→ **Records to use**:
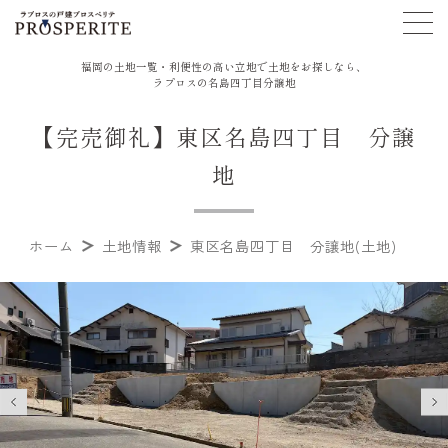
福岡の土地一覧・利便性の高い立地で土地をお探しなら、
ラプロスの名島四丁目分譲地
【完売御礼】東区名島四丁目 分譲
地
ホーム
土地情報
東区名島四丁目 分譲地(土地)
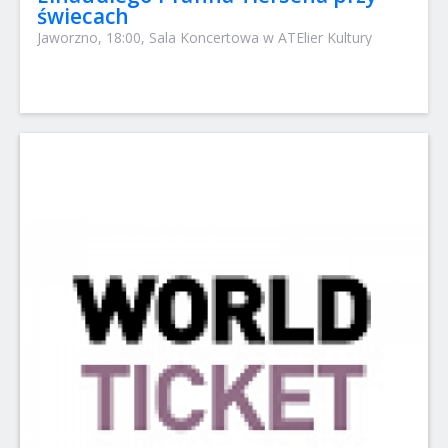
świecach
Jaworzno, 18:00, Sala Koncertowa w ATElier Kultury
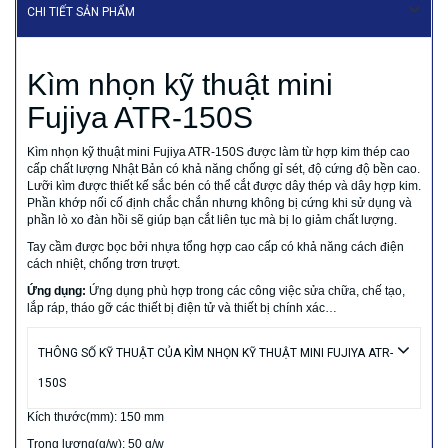
CHI TIẾT SẢN PHẨM
Kìm nhọn kỹ thuật mini
Fujiya ATR-150S
Kìm nhọn kỹ thuật mini Fujiya ATR-150S được làm từ hợp kim thép cao
cấp chất lượng Nhật Bản có khả năng chống gỉ sét, độ cứng độ bền cao.
Lưỡi kìm được thiết kế sắc bén có thể cắt được dây thép và dây hợp kim.
Phần khớp nối cố định chắc chắn nhưng không bị cứng khi sử dụng và
phần lò xo đàn hồi sẽ giúp bạn cắt liên tục mà bị lo giảm chất lượng.
Tay cầm được bọc bởi nhựa tổng hợp cao cấp có khả năng cách điện
cách nhiệt, chống trơn trượt.
Ứng dụng:
Ứng dụng phù hợp trong các công việc sửa chữa, chế tạo,
lắp ráp, tháo gỡ các thiết bị điện tử và thiết bị chính xác…
THÔNG SỐ KỸ THUẬT CỦA KÌM NHỌN KỸ THUẬT MINI FUJIYA ATR-
150S
Kích thước(mm): 150 mm
Trọng lượng(g/w): 50 g/w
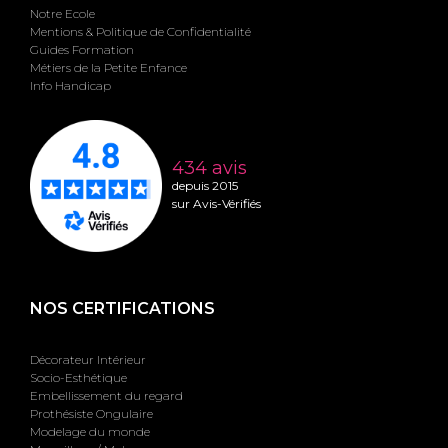
Notre Ecole
Mentions & Politique de Confidentialité
Guides Formation
Métiers de la Petite Enfance
Info Handicap
434 avis
depuis 2015
sur Avis-Vérifiés
NOS CERTIFICATIONS
Décorateur Intérieur
Socio-Esthétique
Embellissement du regard
Prothésiste Ongulaire
Modelage du monde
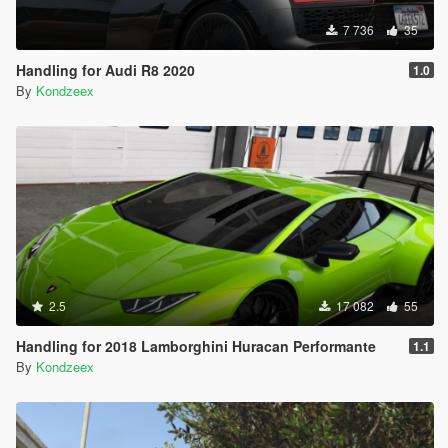
7 736
35
Handling for Audi R8 2020
1.0
By
Kondzeex
2.5
17 082
55
Handling for 2018 Lamborghini Huracan Performante
1.1
By
Kondzeex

→ **Request**:
Keep every word of the records and none of the pictures when you print them again.

→ **Problem solution**:
福岡の土地一覧・利便性の高い立地で土地をお探しなら、
ラプロスの名島四丁目分譲地
【完売御礼】東区名島四丁目 分譲
地
ホーム
土地情報
東区名島四丁目 分譲地(土地)
świecach
Jaworzno, 18:00, Sala Koncertowa w ATElier Kultury
CHI TIẾT SẢN PHẨM
Kìm nhọn kỹ thuật mini
Fujiya ATR-150S
Kìm nhọn kỹ thuật mini Fujiya ATR-150S được làm từ hợp kim thép cao
cấp chất lượng Nhật Bản có khả năng chống gỉ sét, độ cứng độ bền cao.
Lưỡi kìm được thiết kế sắc bén có thể cắt được dây thép và dây hợp kim.
Phần khớp nối cố định chắc chắn nhưng không bị cứng khi sử dụng và
phần lò xo đàn hồi sẽ giúp bạn cắt liên tục mà bị lo giảm chất lượng.
Tay cầm được bọc bởi nhựa tổng hợp cao cấp có khả năng cách điện
cách nhiệt, chống trơn trượt.
Ứng dụng:
Ứng dụng phù hợp trong các công việc sửa chữa, chế tạo,
lắp ráp, tháo gỡ các thiết bị điện tử và thiết bị chính xác…
THÔNG SỐ KỸ THUẬT CỦA KÌM NHỌN KỸ THUẬT MINI FUJIYA ATR-
150S
Kích thước(mm): 150 mm
Trọng lượng(g/w): 50 g/w
Notre Ecole
Mentions & Politique de Confidentialité
Guides Formation
Métiers de la Petite Enfance
Info Handicap
434 avis
depuis 2015
sur Avis-Vérifiés
NOS CERTIFICATIONS
Décorateur Intérieur
Socio-Esthétique
Embellissement du regard
Prothésiste Ongulaire
Modelage du monde
7 736
35
Handling for Audi R8 2020
1.0
By
Kondzeex
2.5
17 082
55
Handling for 2018 Lamborghini Huracan Performante
1.1
By
Kondzeex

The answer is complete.